Methoden: In einer internationalen und einer deutschen Studie wurden Studierende web-basiert zum eigenen Substanzkonsum und der Einschätzung des Peerkonsums befragt. Diese Angaben wurden in den jeweiligen teilnehmenden Hochschulen für die Entwicklung eines web-basierten hochschul- und geschlechtsspezifischen Feedbacks genutzt. Dabei wurden Diskrepanzen zwischen Einschätzungen des Peerkonsums und dem tatsächlichen Substanzkonsum verdeutlicht. In der EU-finanzierten ‚Social Norms Intervention for the prevention of Polydrug usE (SNIPE)‘-Studie wurden 4465 Studierende in sieben europäischen Ländern (Belgien, Dänemark, Deutschland, England, Slowakische Republik, Spanien, Türkei) befragt, um die Machbarkeit von soziale Normen-Interventionen zu erproben. Aufbauend wurde die vom Bundesministerium für Gesundheit geförderte INSIST (INternetbasierte Soziale Normen Intervention zur Prävention von Substanzkonsum von Studierenden)-Studie durchgeführt, in der 4569 Studierende an acht deutschen Hochschulen befragt wurden.
Ergebnisse: In der SNIPE-Studie zeigte sich, dass die Studierenden dazu tendieren, den Substanzkonsum des Großteils ihrer Peergroup höher einzuschätzen als ihren eigenen Konsum. Dies gilt sowohl für legale und illegale Substanzen als auch für missbräuchlich konsumierte verschreibungspflichtige Medikamente. Hinsichtlich der nicht medizinisch-indizierten Medikamenteneinnahme zur akademischen Leistungssteigerung zeigte sich beispielsweise, dass 50% aller Befragten den Konsum des Großteils ihrer Peergroup höher als ihren eigenen Konsum einschätzte, 44% genauso hoch und nur 6% geringer. In der INSIST-Studie wurden diese Ergebnisse bereits zum Teil bestätigt. Hinsichtlich des Alkoholkonsums zeigte sich zum Beispiel, dass 56% der männlichen und 58% der weiblichen Studierenden einschätzte, dass der Großteil ihrer Peers mindestens fünf Getränke pro Anlass trank. Tatsächlich trank der Großteil der weiblichen Studierenden (50%) zwei und männlichen Studierenden (54%) drei Getränke pro Anlass.

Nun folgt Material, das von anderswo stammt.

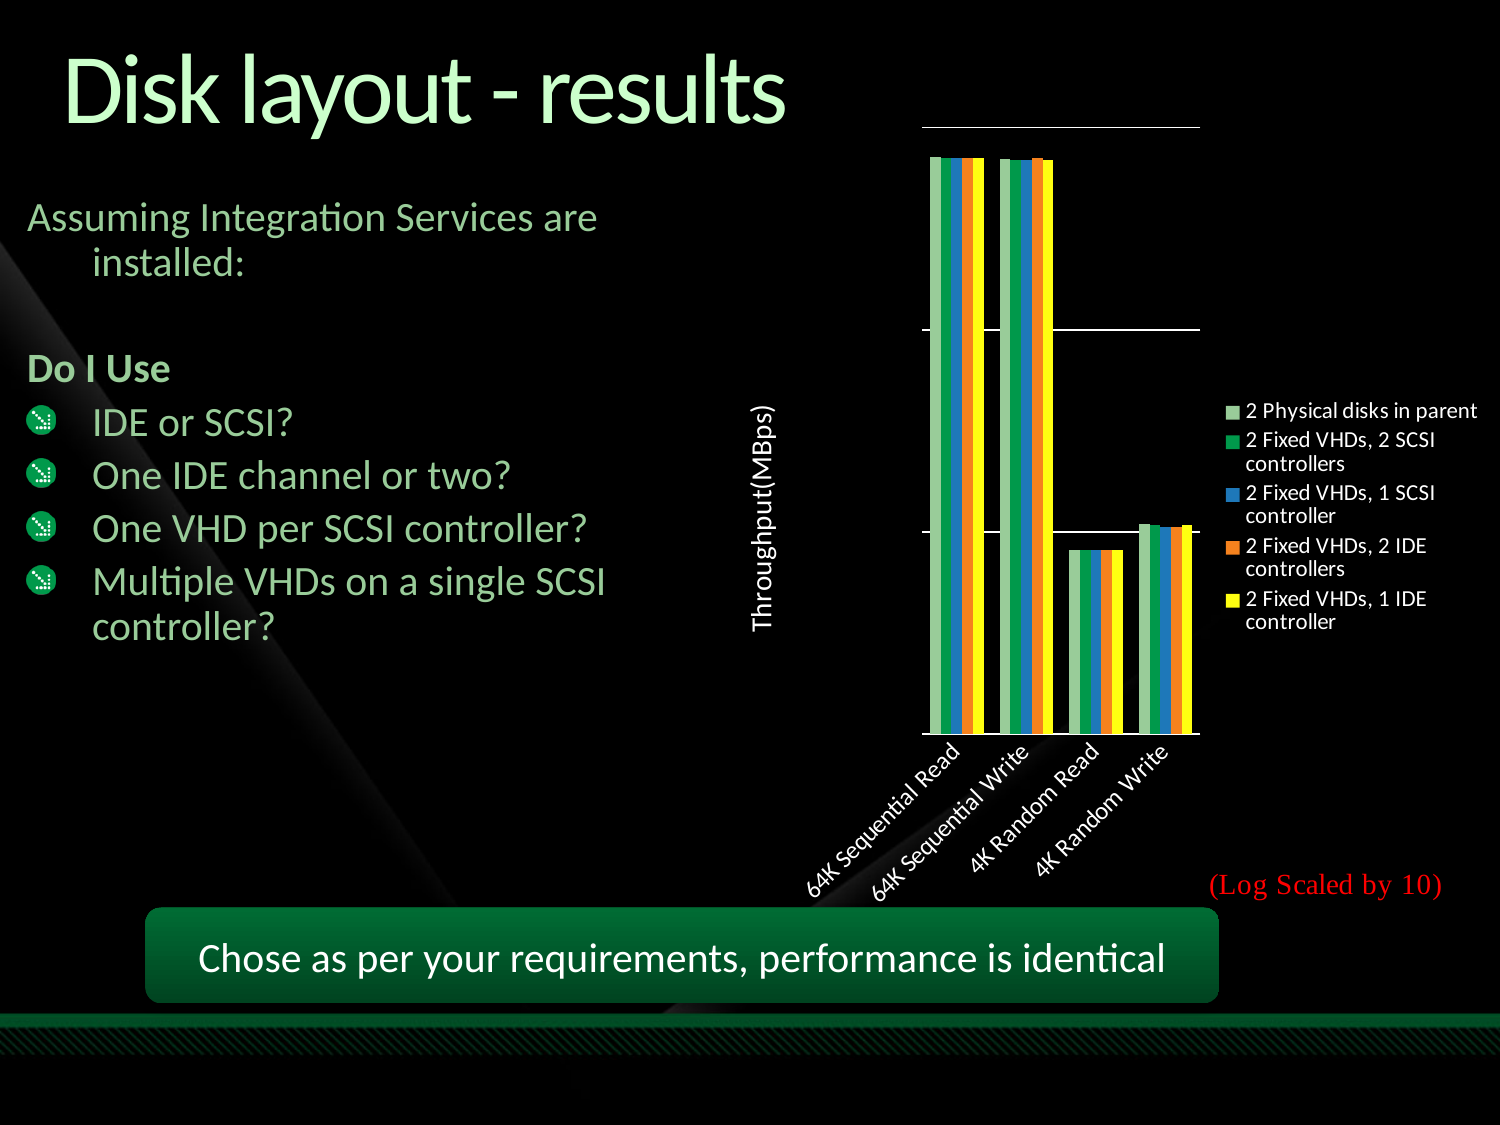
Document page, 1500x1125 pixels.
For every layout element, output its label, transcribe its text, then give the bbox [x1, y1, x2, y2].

text_box Chose as per your requirements, performance is identical [145, 907, 1220, 1004]
list Assuming Integration Services are installed: Do I Use IDE or SCSI? One IDE channel or two? One VHD per SCSI controller? Multiple VHDs on a single SCSI controller? [26, 195, 700, 955]
chart [713, 111, 1499, 926]
title Disk layout - results [62, 37, 1438, 147]
picture [0, 0, 1500, 1125]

Darüber hinaus zeigte sich, dass Einschätzungen eines hohen Konsums von Alkohol bei den Peers mit einem hohen eigenen Konsum assoziiert sind. Daten zu weiteren Substanzen werden derzeit analysiert.

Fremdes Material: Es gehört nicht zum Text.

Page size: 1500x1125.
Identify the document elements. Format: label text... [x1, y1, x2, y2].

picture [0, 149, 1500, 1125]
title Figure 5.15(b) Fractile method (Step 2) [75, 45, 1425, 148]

Diskussion: Anhand der SNIPE-Studie zeichnet sich die Machbarkeit des ‚soziale Normen‘-Ansatzes als Präventionsmaßnahme in Bezug auf Substanzkonsum ab. Die INSIST-Studie wird umfassendere Daten zu Substanzkonsum von deutschen Studierenden liefern. Zukünftige longitudinale Studien erscheinen jedoch für eine solide Evidenzbasierung dieses Ansatzes notwendig.